É óbvio que a ideia de Bolsonaro de restringir o arbítrio dos controladores das redes sociais para derrubar perfis ou remover conteúdos tem como único objetivo proteger suas próprias práticas de disseminação de mentiras e de ódio.
Isso não quer dizer que o poder destas empresas não seja um problema a ser enfrentado. Elas têm uma enorme capacidade de orientar o debate público – que usam em favor de seus interesses privados.
Podemos comemorar quando, pontualmente, mensagens sobre as maravilhas da cloroquina são tarjadas como mentirosas ou Donald Trump perde um palanque.
Mas não esqueçamos: este Facebook é o mesmo que tanto lucrou com os esquemas da Cambridge Analytica.
O mesmo que objetivamente incentiva os clickbaits, por meio de suas políticas de remuneração – e assim promove a desinformação, em escala milhares de vezes maior do que a combate com suas campanhas pífias de checagem de postagens.
O mesmo que usa todas as técnicas possíveis de captura do tempo dos usuários, a fim de maximizar a captura de dados, pouco ligando para os efeitos disso na vida humana.
O mesmo que desrespeita a cada minuto não apenas nosso direito à privacidade, mas o direito básico de manter a experiência humana livre de ser transformada em “matéria-prima grátis para práticas comerciais ocultas de extração, predição e vendas” (como escreveu Soshana Zuboff).
O mesmo que censura fotos de mulheres amamentando por serem “pornográficas” e críticas ao Estado genocida de Israel por sere, “racistas”.
O colunista “liberal” da Folha de S. Paulo critica hoje a proposta de Bolsonaro a partir de dois argumentos complementares.
Primeiro, porque não haveria censura nas redes sociais. Afinal, diz ele, o termo “censura” deve ser reservado “para situações em que o poder do Estado é usado para calar um cidadão”.
Depois, porque “liberdade de expressão” na verdade se reduz a liberdade de empresa.
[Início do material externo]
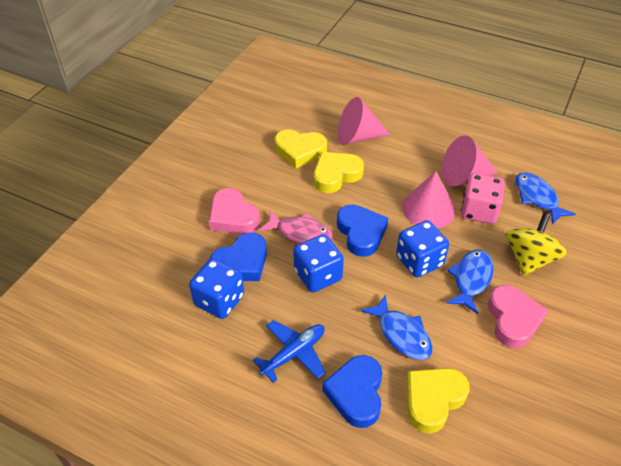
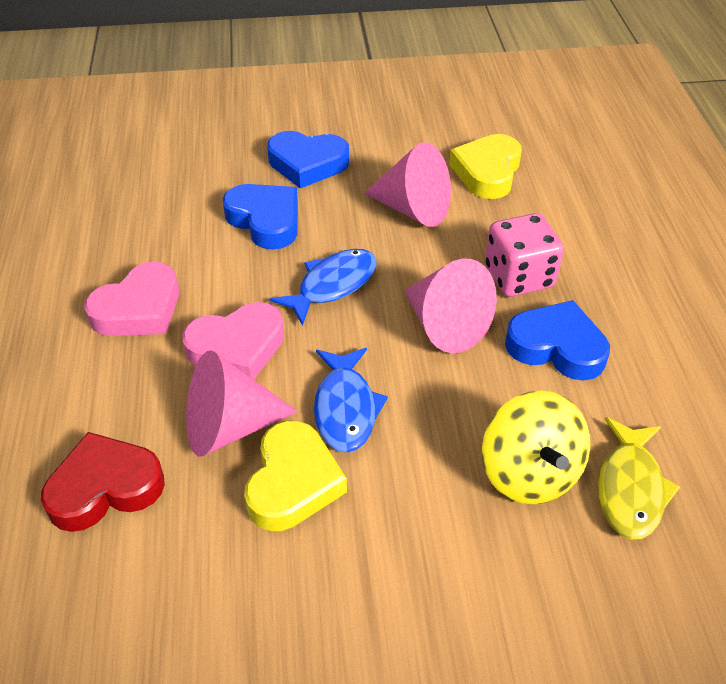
blue dice: 3 -> 0
blue fish: 3 -> 2
blue plane: 1 -> 0
pink fish: 1 -> 0
red heart: 0 -> 1
yellow fish: 0 -> 1
yellow heart: 3 -> 2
Ele diz isso de forma mais delicada: “‘liberdade de expressão’ designa o direito que as pessoas têm de dizer o que pensam sem sofrer consequências penais, não o acesso garantido a megafones. Jornais, rádios e TVs nunca tiveram a obrigação legal de dar espaço a todos os que desejassem aparecer”.
A safadeza está na expressão “todos os que desejassem aparecer”. Dá a entender que se trata de uma corrida pelos 15 minutos de fama.
Na verdade, trata-se de dar espaço para as diversas visões de mundo, propostas e perspectivas sociais.
Foi este o valor que fundamentou as defesas clássicas da liberdade de expressão no pensamento liberal – de John Milton, no século XVII, a John Stuart Mill, no século XIX.
A liberdade de expressão era vista como um direito coletivo: o direito que a sociedade tinha de ter acesso a diferentes discursos, a fim de que cada cidadão pudesse chegar autonomamente às suas próprias conclusões.
Se o alvo principal era a censura estatal, era porque, nas condições da época, tratava-se da grande ameaça.
Tenho certeza de que, hoje, como intelectuais honestos que eram, Milton e Stuart Mill estariam alertando contra as formas de censura privada – seja a dos conglomerados da mídia tradicional, seja a das gigantes da tecnologia.